4.5. Vulnerability Discovery
To evaluate the vulnerability discovery performance of MSFuzz, we compared the number of unique crashes triggered by MSFuzz and the SOTA fuzzers. From the five times of 24 h fuzzing, neither AFLNET nor CHATAFL triggered any crashes across the five target protocol implementations. However, MSFuzz discovered crashes in two protocol implementations. Specifically, in LightFTP, MSFuzz detected 91 unique crashes, while in Forked-daapd, MSFuzz found 27 unique crashes. Notably, we have conducted a detailed analysis of 16 of these crashes so far, identifying two new vulnerabilities that have been reported to the Common Vulnerabilities and Exposures (CVE) database.
These experimental results validated the superior performance of MSFuzz in detecting and discovering software vulnerabilities. The differences in crash discovery capabilities among various fuzzers within the same time frame further highlight the significant advantages of MSFuzz in enhancing the fuzzing efficiency and vulnerability discovery.
5. Discussion
Although MSFuzz achieved a good performance in state coverage, code coverage, and vulnerability discovery compared with the SOTA fuzzers, it still has certain limitations.
Difficulty in applying to binary-based protocol implementations. Binary protocols have very compact data representations, with field boundaries often not clearly defined. These protocols lack explicit tags or markers to indicate the start and end of each field, which makes it challenging to discern the specific meaning and position of each field when parsing the code. This ambiguity in field delineation complicates the process of extracting and interpreting protocol messages, making it difficult to accurately construct message syntax trees. Furthermore, the variability in binary protocol structures requires a more sophisticated approach to handle the nuances of different implementations, thus posing a significant challenge for protocol-fuzzing tools like MSFuzz that rely on clear syntax demarcations.
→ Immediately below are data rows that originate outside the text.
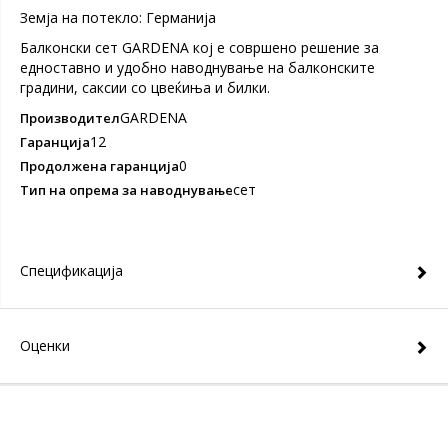
Земја на потекло: Германија
Балконски сет GARDENA кој е совршено решение за
едноставно и удобно наводнување на балконските
градини, саксии со цвеќиња и билки.
GARDENA
Производител
12
Гаранција
0
Продолжена гаранција
сет
Тип на опрема за наводнување
Спецификација
Оценки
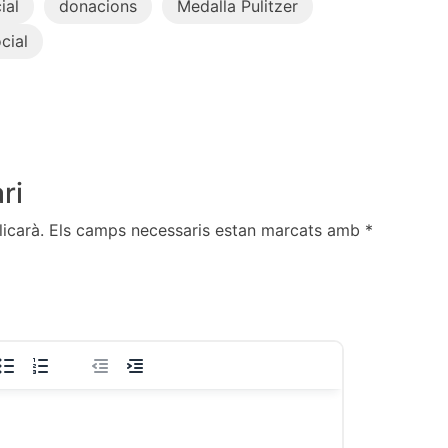
ial
donacions
Medalla Pulitzer
cial
ri
icarà.
Els camps necessaris estan marcats amb
*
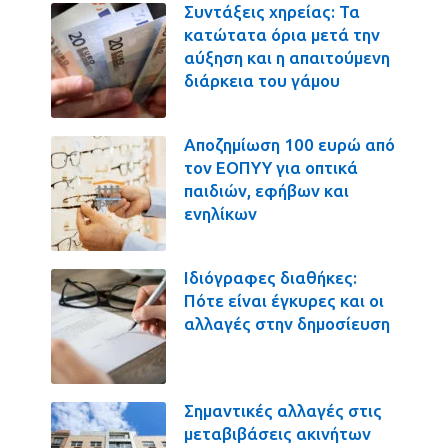
Συντάξεις χηρείας: Τα
κατώτατα όρια μετά την
αύξηση και η απαιτούμενη
διάρκεια του γάμου
Αποζημίωση 100 ευρώ από
τον ΕΟΠΥΥ για οπτικά
παιδιών, εφήβων και
ενηλίκων
Ιδιόγραφες διαθήκες:
Πότε είναι έγκυρες και οι
αλλαγές στην δημοσίευση
Σημαντικές αλλαγές στις
μεταβιβάσεις ακινήτων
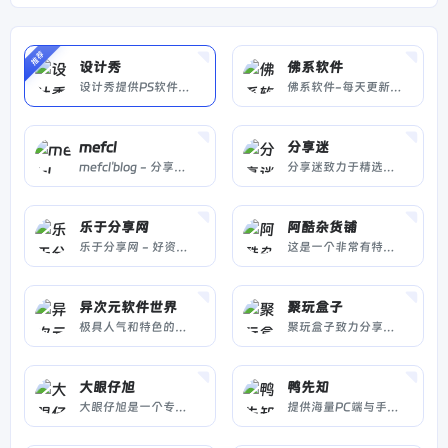
推荐
设计秀
佛系软件
设计秀提供PS软件免费版、PR插件及Adobe全家桶软件下载，涵盖Mac与Windows平台，支持高速下载与免登录网盘分享，是设计师常用工具站。
佛系软件-每天更新大量精品应用软件
mefcl
分享迷
mefcl'blog - 分享纯净好资源
分享迷致力于精选优质TV大屏软件、技术教程、电视资讯等内容，并关注电脑、手机等平台，推荐各类互联网好玩的事物！
乐于分享网
阿酷杂货铺
乐于分享网 - 好资源不私藏！
这是一个非常有特色的电脑爱好者网站，专注于推荐优秀软件、APP应用和互联网资源和技术教程，是电脑爱好者最佳的软件下载和学习交流场所，阿酷杂货铺让每一个用户都感受到互联网上一切美好事物，享受科技带来的乐趣。
异次元软件世界
聚玩盒子
极具人气和特色的软件网站！专注于推荐优秀软件、APP应用和互联网资源，每篇图文评测都极其用心，并提供大量软件资源下载。
聚玩盒子致力分享好用免费电视TV盒子软件、TVbox、影视仓、TVbox接口、小苹果影视、大师兄影视、安卓影视、苹果影视软件等，免费的电视影视盒子软件推荐。
大眼仔旭
鸭先知
大眼仔旭是一个专注分享开源软件、免费商用字体、视频剪辑工具及办公效率资源的平台。提供高清录屏软件、思维导图模板、PDF处理工具等实用资源，所有内容免费获取，适合创作者、设计师与职场人士使用。
提供海量PC端与手机端软件、技术教程、插件及脚本资源。支持一键下载、分类搜索，满足学习、办公与开发需求。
Input capacity limitations of LLMs. Although MSFuzz provides LLMs with filtered key code functions to enhance its understanding of message syntax, the size of the function code may still exceed LLMs’ input limitations in some cases. This can lead to challenges in processing large volumes of code, as LLMs may struggle to maintain context and accuracy when handling excessive input data. The limitations in input capacity can result in incomplete analysis and the potential loss of critical information needed for effective fuzzing. Consequently, the efficiency and effectiveness of MSFuzz can be compromised, as LLMs might not fully capture the nuances of the protocol implementation. Therefore, we plan to prioritize the refinement of code by removing syntax-irrelevant content within functions as a focus of our future work to optimize the processing efficiency of LLMs.